Eventually, the world will pull out of its coronavirus-induced economic collapse. Eventually, Russia and Saudi Arabia will reach a face-saving truce to their destructive fight over who is the toughest guy on the oil block. Eventually, money-losing U.S. shale producers will dry up and roll away, like so many tumbleweeds.
Eventually, global oil demand and prices will recover — somewhat.
But Alaskans should not assume oil prices will return to the world of the past few years of $60 a barrel, or even $50.
Certainly not this year. Likely not next year and maybe not the year after or the year after that.
It’s possible the oil world has changed — permanently. It’s possible that after the infection of lost global oil demand, excruciatingly low oil prices and painfully deep spending cuts, the oil industry will never be as strong as it once was.
Some marginal companies will not survive the price collapse that has taken oil to almost 20-year lows. Explorers will turn away from costly, higher-risk plays. Banks and investors burned by $20 oil may be reluctant to sign up again — or if they do, it’ll be with less money and for less risk.
More important for future oil prices, however, there’s a strong case to be made that not all of the lost demand will return. Which means prices could stay low.
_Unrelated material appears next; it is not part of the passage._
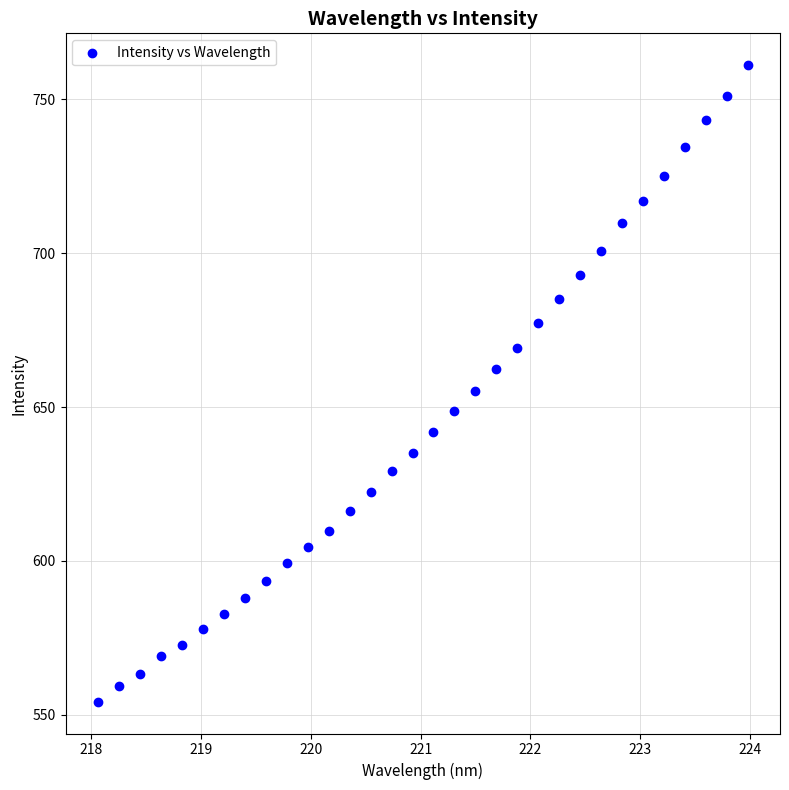

What is the range of X values (max minus min)?

5.9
Weakened economies worldwide may not ever fully recover from the financial destruction wrought by the coronavirus. There is no guarantee that China will return to its strong growth rate of the past, and there are a lot of reasons why it will not. Same for the travel industry and manufacturing.
The turn to renewables for heat and electricity, the turn away from gasoline and diesel amid the growth of electric cars and trucks, the rising global focus on fighting climate change — none of it bodes well for oil consumption as a long-term, demand-growth industry.
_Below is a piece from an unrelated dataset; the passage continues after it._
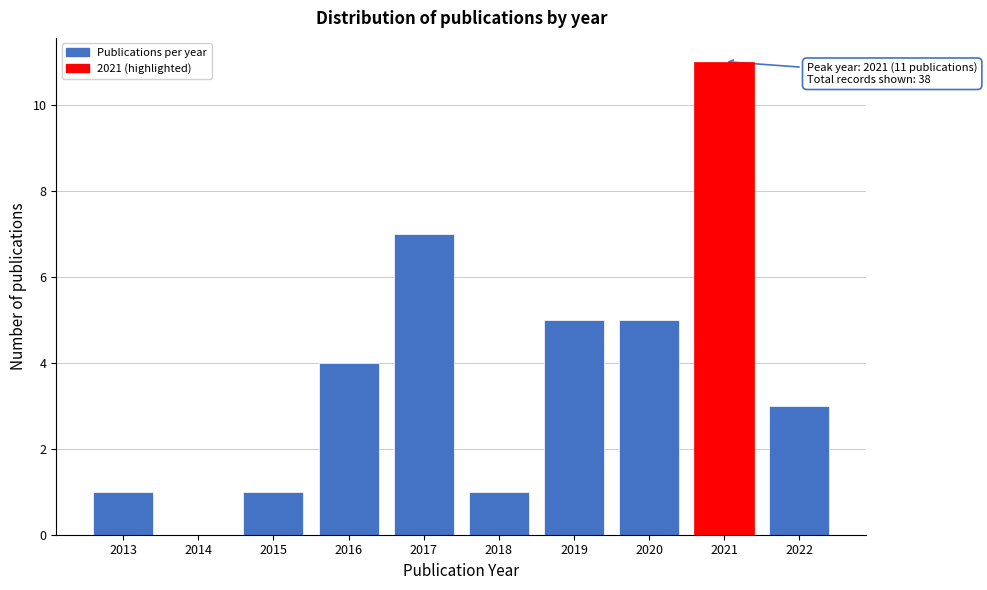

Reading left to right, extract all data points from this chart.

2013=1	2014=0	2015=1	2016=4	2017=7	2018=1	2019=5	2020=5	2021=11	2022=3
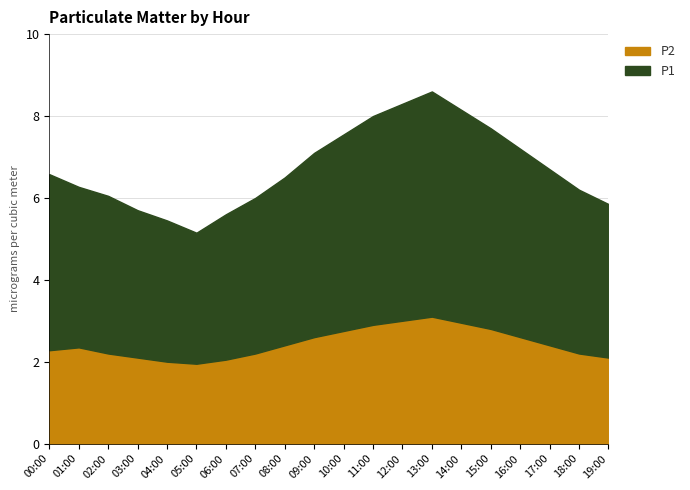

At which label is P1 closest to 4?

18:00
Innovation and new technologies will find more efficient ways — burning less fuel — to move people and goods around the world, just as businesses are finding online meetings a lot cheaper than flying workers around the globe to sit at a table.
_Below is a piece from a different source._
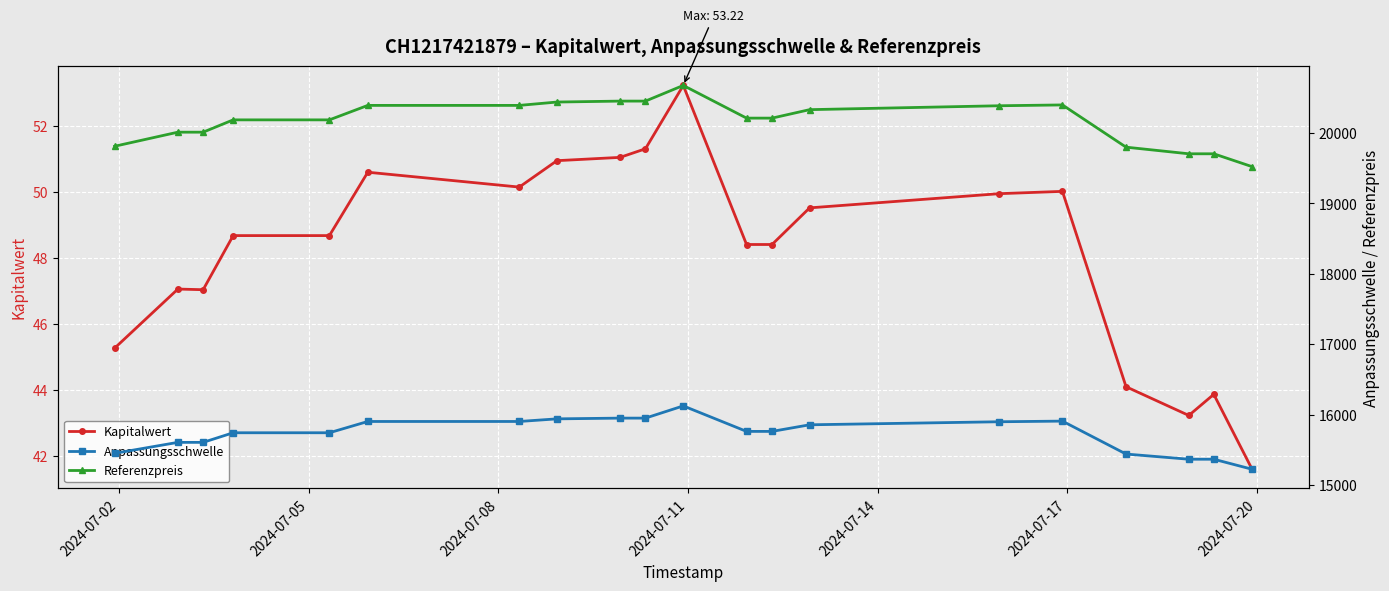

Which series has the largest total across all categories?

Referenzpreis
Peak oil used to mean fear of a peak in the world’s oil reserves. Now it refers to peak global demand for the fuel, and a lot of industry analysts say they can see that peak on the near horizon.
Eni in February said it expects to reach peak oil production in 2025. “The market is changing, our customers are changing,” Claudio Descalzi, chief executive officer of the Italian major, said on a conference call last month. This from a 67-year-old company that averaged almost 1.9 million barrels of oil equivalent per day last year.
It all means that Alaskans should think of lower oil prices as a long-term financial albatross around our state budget neck.
Instead of kidding ourselves by saying we only need to hold on until oil gets back to $60 per barrel, we should honestly ask ourselves what kind of a state can we have at $40 or maybe $50. We should ask ourselves, as residents who use public services, how best we can help pay for those services we have enjoyed essentially tax-free for more than 40 years and which services — and how much of a permanent fund dividend — we can afford.
Change is coming, and it’s not asking Alaskans’ permission, just like JPMorgan Chase, Wells Fargo, UBS, Goldman Sachs, the European Investment Bank, Lloyds Banking Group, Sweden’s pension fund and others did not ask our permission to cut back or eliminate investing in oil and gas projects, especially in the Arctic.
Alaska can’t determine the future of oil investment policies any more than we can determine the future of oil prices. It’s time we act responsibly by planning for longer-term lower oil prices, looking at other revenues to help pay the bills of a healthy state, and stop fixating on oil prices as the all-powerful determinant of our economy that it was years ago.
Larry Persily is a longtime Alaska journalist, with breaks for federal, state and municipal service in oil and gas and taxes, including deputy commissioner at the Alaska Department of Revenue 1999-2003.